According to corporate records, the building is owned by Twinrough Real Estate Ltd.
Global News attempted to reach the company through Torkin Manes but was not successful.
His company’s website lists a “portfolio of multi-use commercial/residential properties and businesses that are enhancing the urban fabric and diversity of Durham Region.” Some were promoted by the town for their apparent success.
An article published on the Town of Ajax website in May 2019, described Rana as “the visionary” behind The G Centre, “a state-of-the-art co-working space” in the city. The article was removed in late November 2019.
The G Centre is now operated by CPPI property management who have been tasked with keeping the centre running — by the building’s owner, Michael Poon, a private mortgage broker — over claims of unpaid bills.
CPPI said it is not sure where Rana is or if he will be returning to Canada.
Arriving in Canada
Rana said he arrived in Canada in 2011 on a one-year visitor’s visa before obtaining a 10-year-visitor’s visa. He quickly began to ingratiate himself into the Durham community, sponsoring community events and winning accolades along the way.
Ontario corporate records show that SJ71 Ltd. was registered with the provincial government on Feb. 21, 2013. He bought a home in Pickering, Ont. the following year for $780,000 and took out two loans against the property totalling $1,169,000 as of June 2019.
The company has had a rotating board of directors since being launched, according to interviews with Global News and corporate records. At least three other Ontario residents have served as a director.

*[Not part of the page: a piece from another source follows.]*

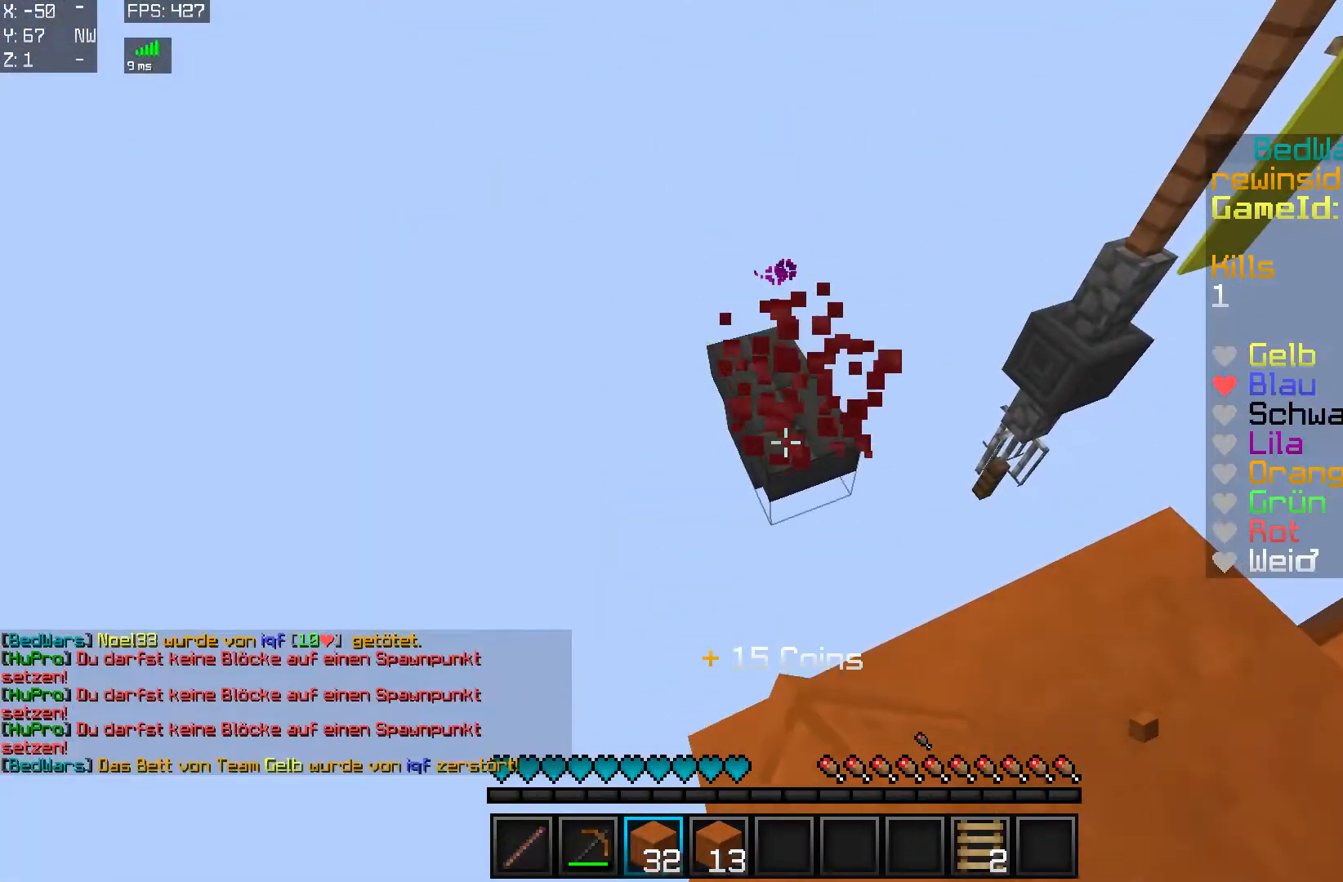
{"keys": ["d", "w"], "mouse": ["left"], "events": [[150, "d", "down"], [250, "w", "down"]]}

This is an important fact, as Ontario companies must have at least one director who is a resident of Canada. As a visitor, Rana doesn’t qualify.
An investigation by Global News has found that before Rana arrived in Canada, a man matching his profile was accused in India of heading a criminal organization wanted for crimes including extortion and murder.
The suspect, who police said went by the alias Md. Tarek Rana, was arrested in Kolkata in 2007 after the co-accused said he was “the leader of the Seven Star Militant Outfit” and living in India under a false identity.
Police and court records obtained by Global News allege the suspect’s real name was Khandekar Tanvirul Islam, and he went by the nickname “Joy.” A wanted notice on the Interpol website lists him as on the most wanted list of the Bangladesh Police for crimes including murder.
India court documents include a passport, driver’s licence, financial statements, business records, insurance records and tax returns under the name Md. Tarekh Rana.
Rana has repeatedly denied ever having been arrested in India, or anywhere else, and denied he was Bangladeshi. He acknowledged he looked like Khandekar, but he and his immigration lawyer claimed he had been cleared by the RCMP, partly through fingerprinting.
“I’m not this guy,” Rana told Global News, adding that he was victim of identity theft.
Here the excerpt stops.